According to Gabrielle Kivitz, senior retail analyst with Deutsche Bank Securities, Chico's focus on fit and styling has paid off. "It's appropriate for this age," she says. The clothes are sized 0 to 3, which means women can avoid the embarrassment of having to ask for a high number like 14 or 16. Service is a key component of Chico's strategy too. The company trains sales associates to create personal relationships with customers.

Gap also hopes to cash in on the need for better service among older clients with Forth & Towne salespeople, called "style consultants," who advise women on putting together a complete look. "In focus groups, women kept telling us, 'I have so many clothes, and I don't know how to put them together,'" says designer Austyn Zung, who was hired away from Oscar de La Renta. Another key service element will be fitting rooms with extra lounging space for a friend or husband. The fit of the clothes is another major point of difference with Gap and is geared toward a more mature customer, with longer T shirts, higher waists and boxier sweaters.

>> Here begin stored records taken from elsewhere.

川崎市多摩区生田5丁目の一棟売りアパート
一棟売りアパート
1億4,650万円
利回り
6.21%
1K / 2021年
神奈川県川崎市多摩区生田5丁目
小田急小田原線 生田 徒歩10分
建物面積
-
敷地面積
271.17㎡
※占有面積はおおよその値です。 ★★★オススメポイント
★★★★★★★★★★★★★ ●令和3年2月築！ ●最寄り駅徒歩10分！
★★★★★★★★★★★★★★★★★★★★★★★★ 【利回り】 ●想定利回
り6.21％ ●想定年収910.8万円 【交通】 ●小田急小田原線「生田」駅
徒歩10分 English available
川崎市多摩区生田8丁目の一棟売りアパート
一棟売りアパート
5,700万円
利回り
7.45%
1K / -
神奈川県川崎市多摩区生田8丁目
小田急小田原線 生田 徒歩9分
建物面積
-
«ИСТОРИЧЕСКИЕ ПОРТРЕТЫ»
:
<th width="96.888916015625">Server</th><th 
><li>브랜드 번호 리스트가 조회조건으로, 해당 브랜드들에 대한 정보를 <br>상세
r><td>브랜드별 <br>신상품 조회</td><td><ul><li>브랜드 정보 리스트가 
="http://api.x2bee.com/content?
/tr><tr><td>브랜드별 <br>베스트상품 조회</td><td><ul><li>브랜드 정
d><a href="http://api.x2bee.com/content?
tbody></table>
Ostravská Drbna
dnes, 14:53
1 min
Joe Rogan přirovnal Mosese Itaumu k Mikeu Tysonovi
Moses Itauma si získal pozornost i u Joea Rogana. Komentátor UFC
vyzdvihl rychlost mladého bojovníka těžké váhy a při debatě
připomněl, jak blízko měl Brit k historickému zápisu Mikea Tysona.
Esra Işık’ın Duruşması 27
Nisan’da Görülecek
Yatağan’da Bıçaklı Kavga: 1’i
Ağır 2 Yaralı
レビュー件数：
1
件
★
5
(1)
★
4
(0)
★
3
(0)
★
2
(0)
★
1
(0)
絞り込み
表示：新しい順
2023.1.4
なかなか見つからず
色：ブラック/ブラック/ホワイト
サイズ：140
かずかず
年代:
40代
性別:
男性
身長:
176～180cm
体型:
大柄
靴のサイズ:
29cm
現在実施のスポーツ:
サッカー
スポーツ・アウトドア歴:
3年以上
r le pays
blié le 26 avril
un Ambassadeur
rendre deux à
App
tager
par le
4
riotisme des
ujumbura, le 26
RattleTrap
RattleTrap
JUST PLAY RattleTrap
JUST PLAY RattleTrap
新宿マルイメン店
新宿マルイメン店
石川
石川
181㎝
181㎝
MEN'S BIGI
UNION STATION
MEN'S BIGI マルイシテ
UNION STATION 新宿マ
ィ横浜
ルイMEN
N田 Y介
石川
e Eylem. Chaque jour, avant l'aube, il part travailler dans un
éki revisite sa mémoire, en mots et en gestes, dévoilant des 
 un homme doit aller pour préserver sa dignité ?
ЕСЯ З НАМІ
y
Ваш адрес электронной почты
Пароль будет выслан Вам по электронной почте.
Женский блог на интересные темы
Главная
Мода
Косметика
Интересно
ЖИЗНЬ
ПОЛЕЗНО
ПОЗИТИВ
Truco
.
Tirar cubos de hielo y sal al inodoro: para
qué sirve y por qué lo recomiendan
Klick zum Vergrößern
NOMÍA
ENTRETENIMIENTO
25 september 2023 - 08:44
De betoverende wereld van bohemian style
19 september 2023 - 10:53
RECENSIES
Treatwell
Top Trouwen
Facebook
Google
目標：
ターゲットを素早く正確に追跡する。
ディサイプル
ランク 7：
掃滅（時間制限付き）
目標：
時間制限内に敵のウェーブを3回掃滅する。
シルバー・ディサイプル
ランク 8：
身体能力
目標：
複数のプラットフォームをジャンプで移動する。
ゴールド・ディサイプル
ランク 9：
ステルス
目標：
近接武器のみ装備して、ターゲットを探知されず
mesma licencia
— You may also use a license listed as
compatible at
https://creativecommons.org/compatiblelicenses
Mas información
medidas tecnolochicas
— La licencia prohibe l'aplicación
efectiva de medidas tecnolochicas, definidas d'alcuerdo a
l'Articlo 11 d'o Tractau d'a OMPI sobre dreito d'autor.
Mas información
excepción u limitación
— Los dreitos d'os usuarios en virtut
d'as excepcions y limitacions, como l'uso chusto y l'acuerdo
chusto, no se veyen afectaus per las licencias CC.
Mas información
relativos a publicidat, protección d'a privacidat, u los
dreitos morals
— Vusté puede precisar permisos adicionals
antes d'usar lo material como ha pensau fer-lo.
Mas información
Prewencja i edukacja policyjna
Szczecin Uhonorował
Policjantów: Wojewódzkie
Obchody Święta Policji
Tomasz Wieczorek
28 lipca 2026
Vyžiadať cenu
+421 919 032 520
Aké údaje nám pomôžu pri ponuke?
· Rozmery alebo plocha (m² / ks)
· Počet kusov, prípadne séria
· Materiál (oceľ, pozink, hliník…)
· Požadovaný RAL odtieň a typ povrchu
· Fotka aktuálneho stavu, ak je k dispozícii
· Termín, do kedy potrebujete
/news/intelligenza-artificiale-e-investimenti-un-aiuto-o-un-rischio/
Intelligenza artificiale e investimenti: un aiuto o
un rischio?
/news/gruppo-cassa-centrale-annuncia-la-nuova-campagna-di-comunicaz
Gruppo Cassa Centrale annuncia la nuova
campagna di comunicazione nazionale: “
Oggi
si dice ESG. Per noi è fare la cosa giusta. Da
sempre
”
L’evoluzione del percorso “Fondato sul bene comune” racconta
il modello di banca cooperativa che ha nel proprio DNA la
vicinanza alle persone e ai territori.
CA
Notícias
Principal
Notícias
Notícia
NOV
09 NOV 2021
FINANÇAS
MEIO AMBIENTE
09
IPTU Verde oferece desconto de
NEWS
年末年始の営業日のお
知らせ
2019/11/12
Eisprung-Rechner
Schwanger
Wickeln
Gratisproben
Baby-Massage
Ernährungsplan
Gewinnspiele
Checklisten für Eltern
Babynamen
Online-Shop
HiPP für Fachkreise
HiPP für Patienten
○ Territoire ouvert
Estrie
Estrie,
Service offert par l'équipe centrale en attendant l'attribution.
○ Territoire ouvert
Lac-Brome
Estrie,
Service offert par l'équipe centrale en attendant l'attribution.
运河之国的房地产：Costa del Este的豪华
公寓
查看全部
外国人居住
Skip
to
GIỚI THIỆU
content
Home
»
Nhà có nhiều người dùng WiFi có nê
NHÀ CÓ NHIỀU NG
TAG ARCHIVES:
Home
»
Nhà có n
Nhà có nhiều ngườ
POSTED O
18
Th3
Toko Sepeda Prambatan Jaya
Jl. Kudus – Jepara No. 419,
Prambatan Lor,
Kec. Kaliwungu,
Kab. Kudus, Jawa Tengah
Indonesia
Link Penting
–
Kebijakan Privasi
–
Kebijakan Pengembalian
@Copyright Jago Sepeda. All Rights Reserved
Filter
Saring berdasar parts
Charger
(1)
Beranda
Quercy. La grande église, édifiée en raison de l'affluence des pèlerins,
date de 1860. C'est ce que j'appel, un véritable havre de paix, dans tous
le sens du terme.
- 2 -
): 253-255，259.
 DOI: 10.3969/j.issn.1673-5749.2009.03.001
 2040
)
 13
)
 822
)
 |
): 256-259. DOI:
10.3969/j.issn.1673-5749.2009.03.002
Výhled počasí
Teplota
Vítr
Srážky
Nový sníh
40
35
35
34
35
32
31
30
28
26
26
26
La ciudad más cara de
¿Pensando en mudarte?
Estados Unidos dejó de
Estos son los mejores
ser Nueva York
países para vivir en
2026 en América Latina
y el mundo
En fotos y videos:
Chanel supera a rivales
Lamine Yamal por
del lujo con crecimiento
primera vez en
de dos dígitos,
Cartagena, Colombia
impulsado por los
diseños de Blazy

Forth & Towne also hopes to target four different types of boomer women by offering four brands under one roof: Vocabulary, Prize, Allegory and Gap Edition. Vocabulary is more comfy and expressive; Prize is sexier; Allegory, classic and tailored; and Gap Edition, casual. "This customer has a hard time finding clothes that fulfill all her needs," says Gary Muto, a 17-year Gap veteran who was named president of Forth & Towne last September. "And they all don't lead the exact same life. They are career women, stay-at-home moms and everything in between." Maybe apparel marketers will finally be able to answer that nagging question: What do women really want?